> [Instructions for the task] Update the lines below so that every "9.7.2025" reads "09.07.2025", keeping everything else unchanged. Omit the pictures from the result.

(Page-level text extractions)
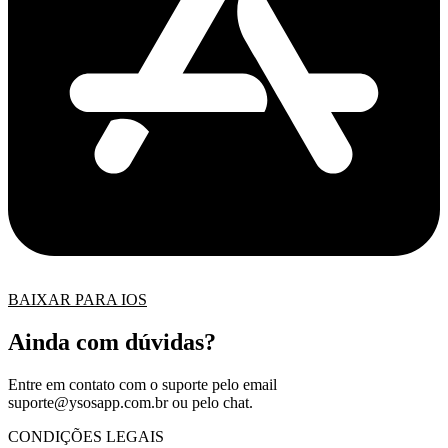
BAIXAR PARA IOS
Ainda com dúvidas?
Entre em contato com o suporte pelo email
suporte@ysosapp.com.br
ou pelo chat.
CONDIÇÕES LEGAIS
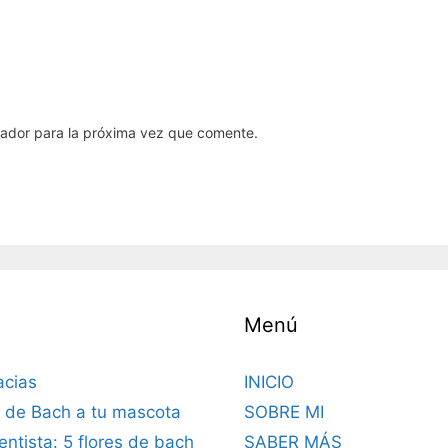
gador para la próxima vez que comente.
Menú
acias
INICIO
s de Bach a tu mascota
SOBRE MI
dentista: 5 flores de bach
SABER MÁS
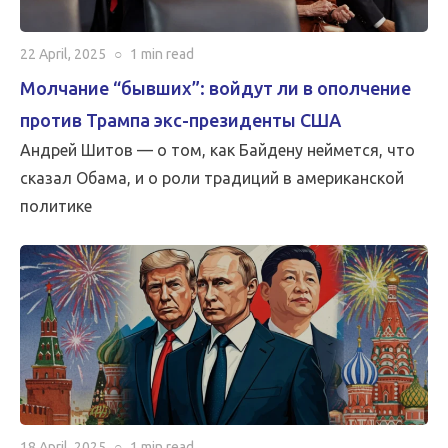
22 April, 2025
○
1 min
read
Молчание “бывших”: войдут ли в ополчение
против Трампа экс-президенты США
Андрей Шитов — о том, как Байдену неймется, что
сказал Обама, и о роли традиций в американской
политике
18 April, 2025
○
1 min
read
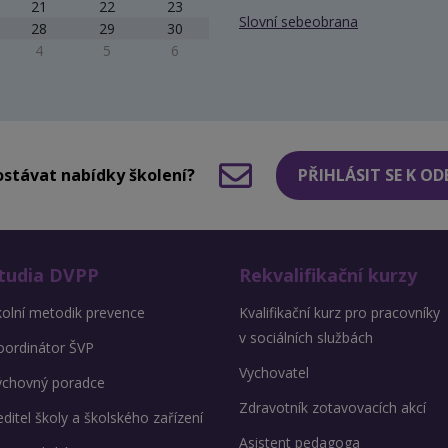
21
22
23
Slovní sebeobrana
28
29
30
4
5
6
stávat nabídky školení?
PŘIHLÁSIT SE K O
tudia DVPP
Rekvalifikační kurzy
kolní metodik prevence
Kvalifikační kurz pro pracovníky
v sociálních službách
oordinátor ŠVP
Vychovatel
ýchovný poradce
Zdravotník zotavovacích akcí
ditel školy a školského zařízení
Asistent pedagoga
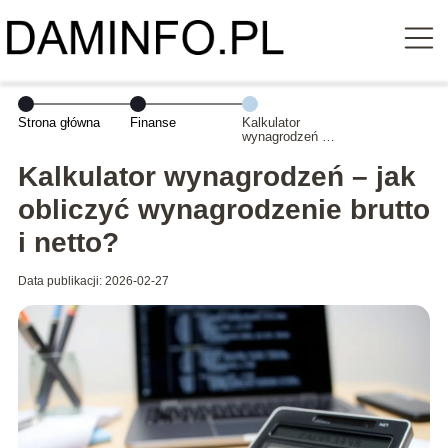
Strona główna
Finanse
Kalkulator
wynagrodzeń –
jak obliczyć
wynagrodzenie
Kalkulator wynagrodzeń – jak
brutto i netto?
obliczyć wynagrodzenie brutto
i netto?
Data publikacji: 2026-02-27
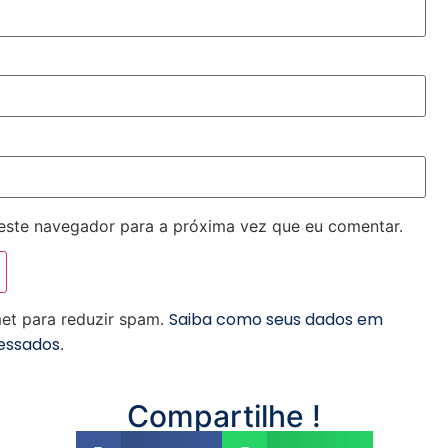
este navegador para a próxima vez que eu comentar.
Saiba como seus dados em
smet para reduzir spam.
essados
.
Compartilhe !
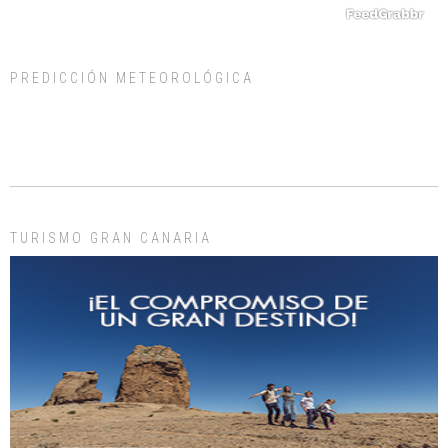
PREDICCIÓN METEOROLÓGICA
ADOPCIÓN URGENTE GATA TEROR GRAN CANARIA
El ayuntamiento se va a llevar a Los Gatos callejeros de la zona los próximos
días, ella incluida...
Leales.org » Gran Canaria
|
9.7.2025
TURISMO GRAN CANARIA
Gato manso encontrado
Este gato macho ha aparecido en la calle hace menos de un mes, es muy
manso y extremadamente cari...
Leales.org » Gran Canaria
|
9.7.2025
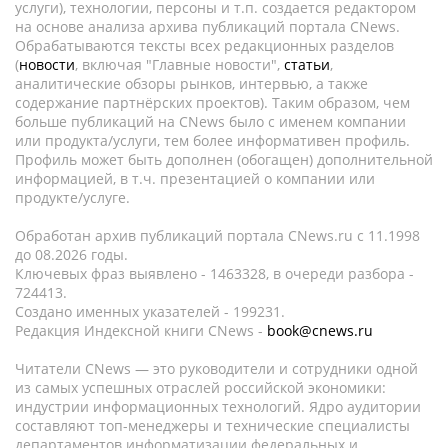
услуги), технологии, персоны и т.п. создается редактором
на основе анализа архива публикаций портала CNews.
Обрабатываются тексты всех редакционных разделов
(
новости
, включая "Главные новости",
статьи
,
аналитические обзоры рынков, интервью, а также
содержание партнёрских проектов). Таким образом, чем
больше публикаций на CNews было с именем компании
или продукта/услуги, тем более информативен профиль.
Профиль может быть дополнен (обогащен) дополнительной
информацией, в т.ч. презентацией о компании или
продукте/услуге.
Обработан архив публикаций портала CNews.ru c 11.1998
до 08.2026 годы.
Ключевых фраз выявлено - 1463328, в очереди разбора -
724413.
Создано именных указателей - 199231.
Редакция Индексной книги CNews -
book@cnews.ru
Читатели CNews — это руководители и сотрудники одной
из самых успешных отраслей российской экономики:
индустрии информационных технологий. Ядро аудитории
составляют топ-менеджеры и технические специалисты
департаментов информатизации федеральных и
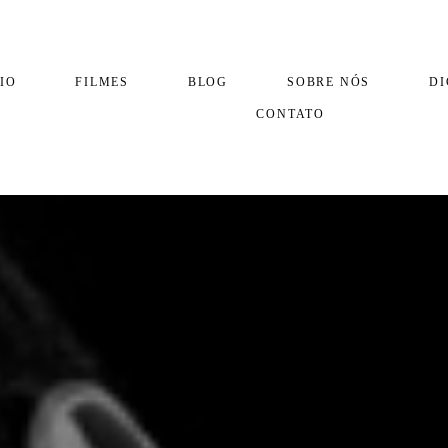
IO
FILMES
BLOG
SOBRE NÓS
DI
CONTATO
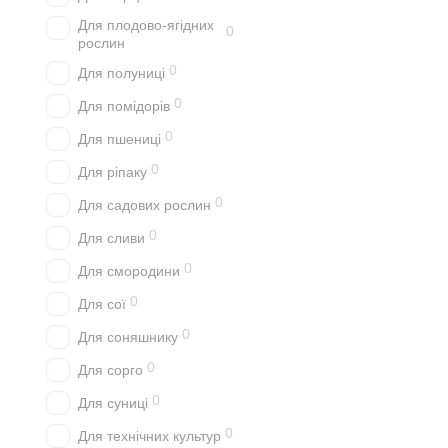
Для плодово-ягідних
0
рослин
0
Для полуниці
0
Для помідорів
0
Для пшениці
0
Для ріпаку
0
Для садових рослин
0
Для сливи
0
Для смородини
0
Для сої
0
Для соняшнику
0
Для сорго
0
Для суниці
0
Для технічних культур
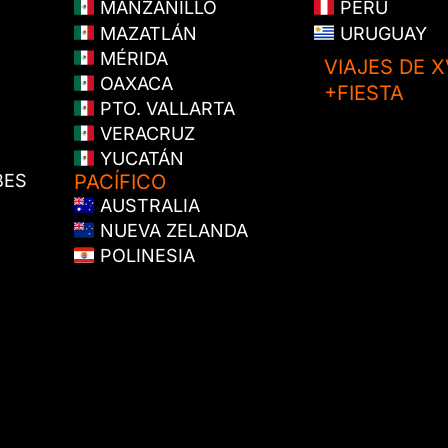
MANZANILLO
PERÚ
MAZATLÁN
URUGUAY
MÉRIDA
VIAJES DE X
OAXACA
+FIESTA
PTO. VALLARTA
VERACRUZ
YUCATÁN
BES
PACÍFICO
AUSTRALIA
NUEVA ZELANDA
POLINESIA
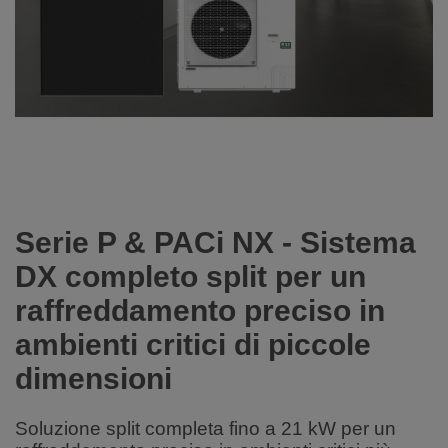
Serie P & PACi NX - Sistema
DX completo split per un
raffreddamento preciso in
ambienti critici di piccole
dimensioni
Soluzione split completa fino a 21 kW per un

> [Exercise solution]
BAIXAR PARA IOS
Ainda com dúvidas?
Entre em contato com o suporte pelo email
suporte@ysosapp.com.br
ou pelo chat.
CONDIÇÕES LEGAIS
gador para la próxima vez que comente.
Menú
acias
INICIO
s de Bach a tu mascota
SOBRE MI
dentista: 5 flores de bach
SABER MÁS
22 April, 2025
○
1 min
read
Молчание “бывших”: войдут ли в ополчение
против Трампа экс-президенты США
Андрей Шитов — о том, как Байдену неймется, что
сказал Обама, и о роли традиций в американской
политике
18 April, 2025
○
1 min
read
21
22
23
Slovní sebeobrana
28
29
30
4
5
6
stávat nabídky školení?
PŘIHLÁSIT SE K O
tudia DVPP
Rekvalifikační kurzy
kolní metodik prevence
Kvalifikační kurz pro pracovníky
v sociálních službách
oordinátor ŠVP
Vychovatel
ýchovný poradce
Zdravotník zotavovacích akcí
ditel školy a školského zařízení
Asistent pedagoga
Strona główna
Finanse
Kalkulator
wynagrodzeń –
jak obliczyć
wynagrodzenie
Kalkulator wynagrodzeń – jak
brutto i netto?
obliczyć wynagrodzenie brutto
i netto?
Data publikacji: 2026-02-27
este navegador para a próxima vez que eu comentar.
Saiba como seus dados em
smet para reduzir spam.
essados
.
Compartilhe !
PREDICCIÓN METEOROLÓGICA
ADOPCIÓN URGENTE GATA TEROR GRAN CANARIA
El ayuntamiento se va a llevar a Los Gatos callejeros de la zona los próximos
días, ella incluida...
Leales.org » Gran Canaria
|
09.07.2025
TURISMO GRAN CANARIA
Gato manso encontrado
Este gato macho ha aparecido en la calle hace menos de un mes, es muy
manso y extremadamente cari...
Leales.org » Gran Canaria
|
09.07.2025
услуги), технологии, персоны и т.п. создается редактором
на основе анализа архива публикаций портала CNews.
Обрабатываются тексты всех редакционных разделов
(
новости
, включая "Главные новости",
статьи
,
аналитические обзоры рынков, интервью, а также
содержание партнёрских проектов). Таким образом, чем
больше публикаций на CNews было с именем компании
или продукта/услуги, тем более информативен профиль.
Профиль может быть дополнен (обогащен) дополнительной
информацией, в т.ч. презентацией о компании или
продукте/услуге.
Обработан архив публикаций портала CNews.ru c 11.1998
до 08.2026 годы.
Ключевых фраз выявлено - 1463328, в очереди разбора -
724413.
Создано именных указателей - 199231.
Редакция Индексной книги CNews -
book@cnews.ru
Читатели CNews — это руководители и сотрудники одной
из самых успешных отраслей российской экономики:
индустрии информационных технологий. Ядро аудитории
составляют топ-менеджеры и технические специалисты
департаментов информатизации федеральных и
IO
FILMES
BLOG
SOBRE NÓS
DI
CONTATO
Для плодово-ягідних
0
рослин
0
Для полуниці
0
Для помідорів
0
Для пшениці
0
Для ріпаку
0
Для садових рослин
0
Для сливи
0
Для смородини
0
Для сої
0
Для соняшнику
0
Для сорго
0
Для суниці
0
Для технічних культур
MANZANILLO
PERÚ
MAZATLÁN
URUGUAY
MÉRIDA
VIAJES DE X
OAXACA
+FIESTA
PTO. VALLARTA
VERACRUZ
YUCATÁN
BES
PACÍFICO
AUSTRALIA
NUEVA ZELANDA
POLINESIA
Serie P & PACi NX - Sistema
DX completo split per un
raffreddamento preciso in
ambienti critici di piccole
dimensioni
Soluzione split completa fino a 21 kW per un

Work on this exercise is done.